Low resolution version taken looking into the exhibit.
A version showing the three layers that are combined to create the film when looking into the exhibit. The top layer is nearest to the viewer. The brightness of each layer has also been adjusted to be balanced when viewing on the exhibit.
Drawing (On) Riverside was a major 5 month exhibition at the Kelvingrove Museum and Art Gallery, Glasgow and was attended by over 45,000 visitors.
The exhibition featured the solo work of Patricia Cain, along with collaborations with other artists, Anne Nisbet – Architect, Alec Galloway – Glassmaker, Rosalind Lawless – Printmaker and myself. Each of our projects was a response to Trish’s work.
For my part, I produced two works, All Wrapped Up, a stereoscopic 3D installation and this piece, On Wrecker’s Ball, a multilayered, digital Pepper’s Ghost.
The starting point for this project was five films Trish had obtained from the Scottish Screen Archive. The common theme of these films was construction and deconstruction. The construction of the last great ships on Clydeside and the destruction of the Glasgow tenements. These also echoed the themes of Trish’s paintings.
I took deconstruction and loss as my theme.
As I went through the archive footage, one black and white film, KH-4, stood out from the rest.
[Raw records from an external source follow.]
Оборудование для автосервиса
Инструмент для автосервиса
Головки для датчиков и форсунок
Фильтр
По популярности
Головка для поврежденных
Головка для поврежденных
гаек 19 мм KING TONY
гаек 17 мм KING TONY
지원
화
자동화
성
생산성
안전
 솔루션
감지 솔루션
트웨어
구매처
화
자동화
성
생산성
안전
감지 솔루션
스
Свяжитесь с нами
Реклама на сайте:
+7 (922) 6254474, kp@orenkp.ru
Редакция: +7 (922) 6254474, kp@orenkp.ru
It wasn’t a documentary, like the others, but the story of a young artist, exploring the effect the demolition around him, was having on his life and work. That young artist, just happened to be played by a young Bill Forsyth. That was the clincher. I also used some additional clips from a documentary, The New Scotland, this time directed by Bill Forsyth.
I used short clips. Shattered them, layered them, masked them, processed them with textures made of other clips and then animated to the music of PJ Moore and the words of Edwin Morgan.
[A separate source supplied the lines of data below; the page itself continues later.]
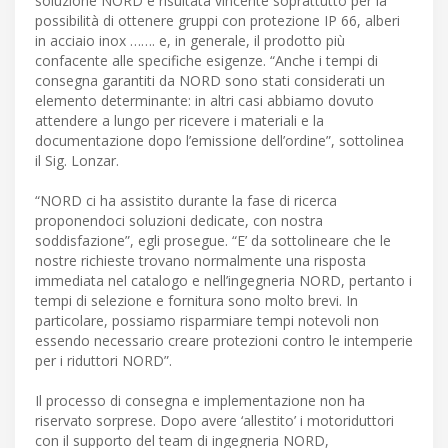
soluzione NORD è risultata vincente soprattutto per la
possibilità di ottenere gruppi con protezione IP 66, alberi
in acciaio inox ……. e, in generale, il prodotto più
confacente alle specifiche esigenze. “Anche i tempi di
consegna garantiti da NORD sono stati considerati un
elemento determinante: in altri casi abbiamo dovuto
attendere a lungo per ricevere i materiali e la
documentazione dopo l’emissione dell’ordine”, sottolinea
il Sig. Lonzar.
“NORD ci ha assistito durante la fase di ricerca
proponendoci soluzioni dedicate, con nostra
soddisfazione”, egli prosegue. “E’ da sottolineare che le
nostre richieste trovano normalmente una risposta
immediata nel catalogo e nell’ingegneria NORD, pertanto i
tempi di selezione e fornitura sono molto brevi. In
particolare, possiamo risparmiare tempi notevoli non
essendo necessario creare protezioni contro le intemperie
per i riduttori NORD”.
Il processo di consegna e implementazione non ha
riservato sorprese. Dopo avere ‘allestito’ i motoriduttori
con il supporto del team di ingegneria NORD,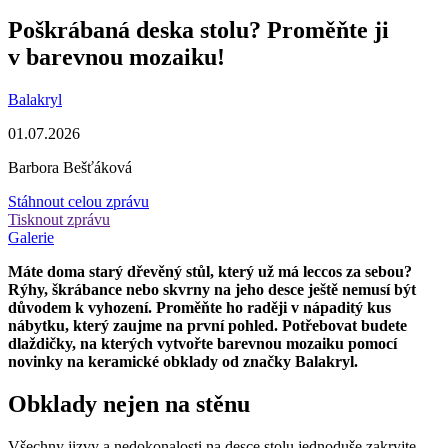
Poškrábaná deska stolu? Proměňte ji
v barevnou mozaiku!
Balakryl
01.07.2026
Barbora Bešťáková
Stáhnout celou zprávu
Tisknout zprávu
Galerie
Máte doma starý dřevěný stůl, který už má leccos za sebou?
Rýhy, škrábance nebo skvrny na jeho desce ještě nemusí být
důvodem k vyhození. Proměňte ho raději v nápaditý kus
nábytku, který zaujme na první pohled. Potřebovat budete
dlaždičky, na kterých vytvořte barevnou mozaiku pomocí
novinky na keramické obklady od značky Balakryl.
Obklady nejen na stěnu
Všechny jizvy a nedokonalosti na desce stolu jednoduše zakryjte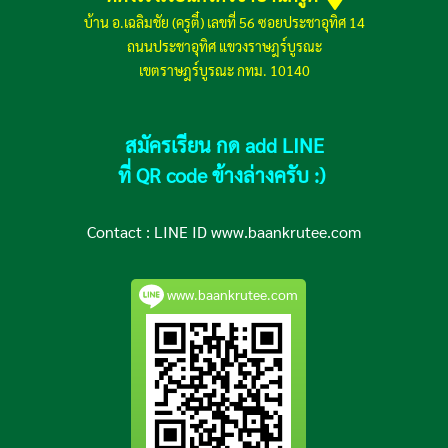
บ้าน อ.เฉลิมชัย (ครูตี๋) เลขที่ 56 ซอยประชาอุทิศ 14
ถนนประชาอุทิศ แขวงราษฎร์บูรณะ
เขตราษฎร์บูรณะ กทม. 10140
สมัครเรียน กด add LINE
ที่ QR code ข้างล่างครับ :)
Contact :
LINE ID www.baankrutee.com
www.baankrutee.com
It was very nice to see the piece reviewed by Giles Sutherland, in the Times 18/6/11, as :
“..demonstrating diversity of technique and an inquiring, experimental approach..”
“..an elegiac film of Glasgow’s recent past..”
That will do.
Music : Trains on Vulcan Street by PJ Moore (formerly of The Blue Nile).
Words : excerpts from Edwin Morgan’s Glasgow Sonnet IV and For Bonfires II :
On wrecker’s ball the rains
of greeting cities drop and drink their fill.
And they all stand round,
and cheer the tenement to smoke.
The Display :
Traditionally, the pepper’s ghost was an effect used to enable an actor to appear as a ghost on stage as part of a live production. It used a 45 degree angled half silvered mirror and usually a location below the stage for the actor.
Here, that old technique is adapted for the digital age. The tv is the base of the display, with the screen pointing up. Three angled, half silvered mirrors sit on the tv screen, creating three surfaces for the three layers of the film. Looking in from the front, the three layers of the film seem to stand upright on the screen.
One of the videos here, shows how the layers appear if looking down on the tv and is how I created them. The other, is a low res video, taken looking into the completed piece. Unfortunately the true feeling of depth and immersion is impossible to recreate on a flat web page.
I developed and designed the display and Ian Thomson of QD Plastics built it for me.